In a few month’s time, everyone living in the UK will be expected to fill in the census return so that the government can get its once-a-decade look at the population of the country. As was the case in previous census in 2001, one of the questions will be “what is your religion?” It’s really important to answer that question accurately. And last week the Census Campaign launched in an attempt to persuade people of this fact.
The government uses statistics from the census to justify certain kinds of policy. For example a large number of religion people might indicate that faith schools (or, more accurately, superstition schools) are a good idea. It’s vital that the government have accurate data to base these kinds of decisions on. The campaign suggests that in 2001 a large number of non-religious people ticked a religious box and that therefore the census data over-estimates the number of religious people in the UK.

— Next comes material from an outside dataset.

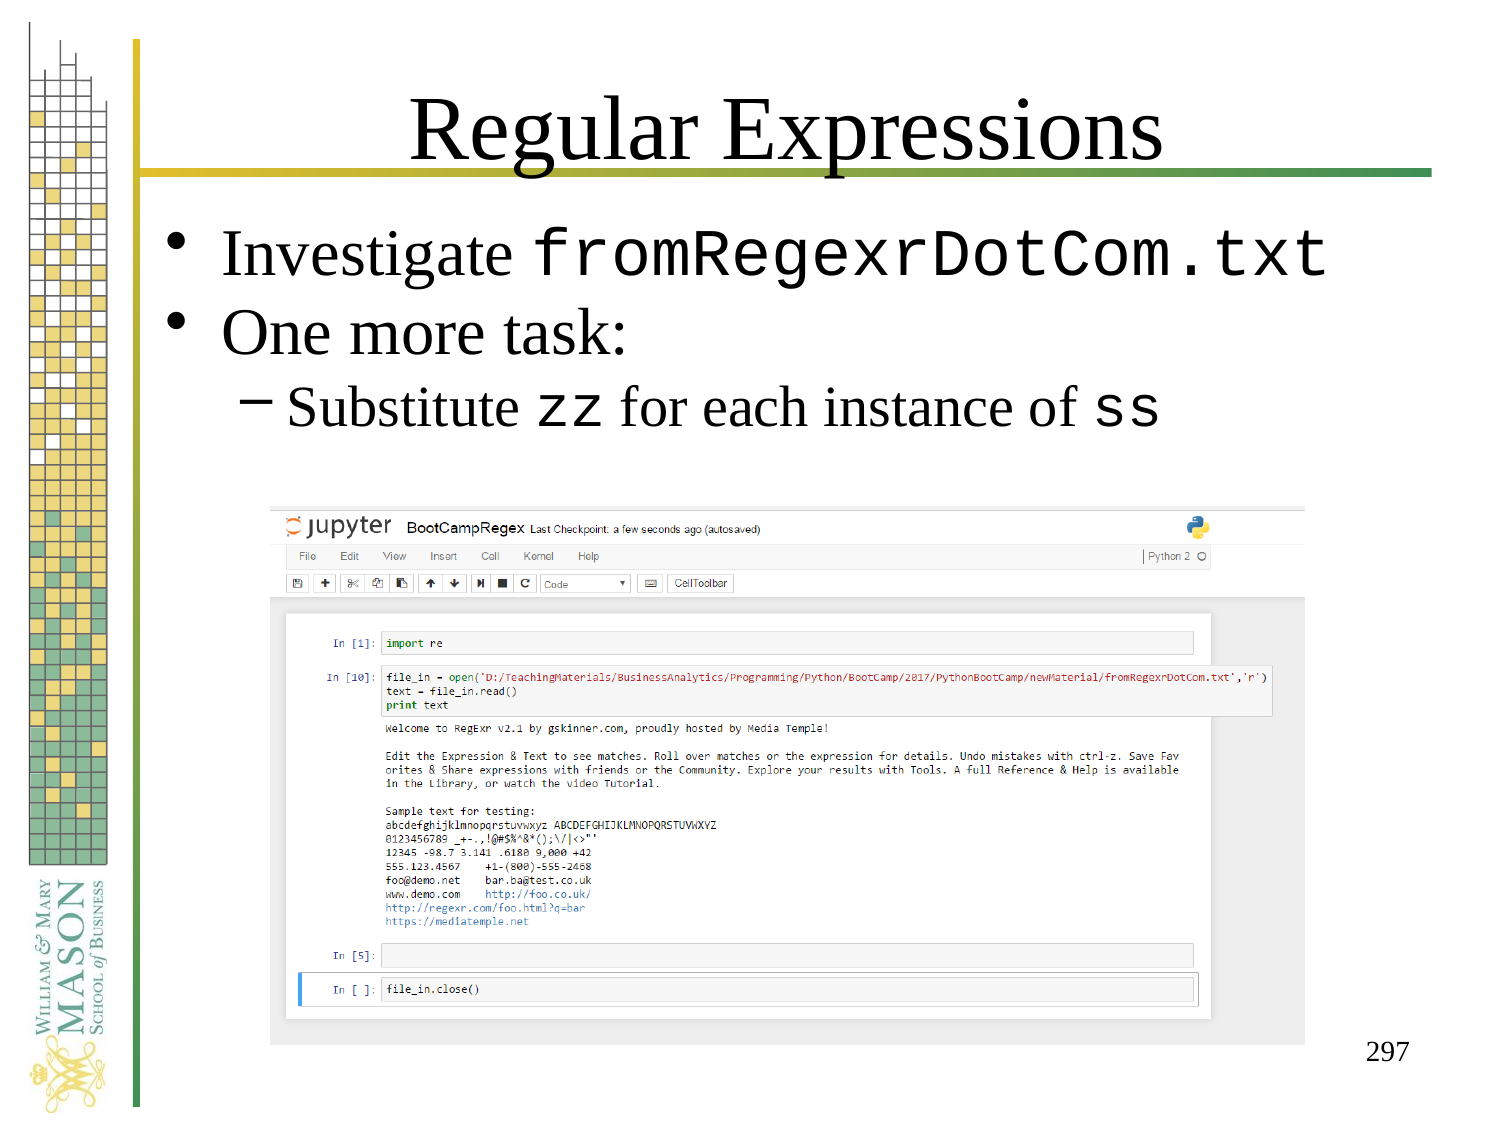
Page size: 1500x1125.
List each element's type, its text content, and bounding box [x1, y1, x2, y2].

There are, of course, a number of reasons why you might tick a religious box. Perhaps you were bought up in a religion which you no longer follow but that you still feel some cultural link with. Or perhaps you think of yourself as christian because you live in a (supposedly) christian country even though you take no part at all in regular christian worship. The campaign would argue (and I would agree with them) that in those cases you’re skewing the statistics by claiming that you are christian.
I assume that the campaign will ramp up over the next six months. But for now, just think about how you would answer the question. Are you really religious? I mean, really?
Oh, and there’s a fund raising drive going on as well. If you donated to the Atheist Bus Campaign, you might consider giving a similar amount of money to this campaign as well.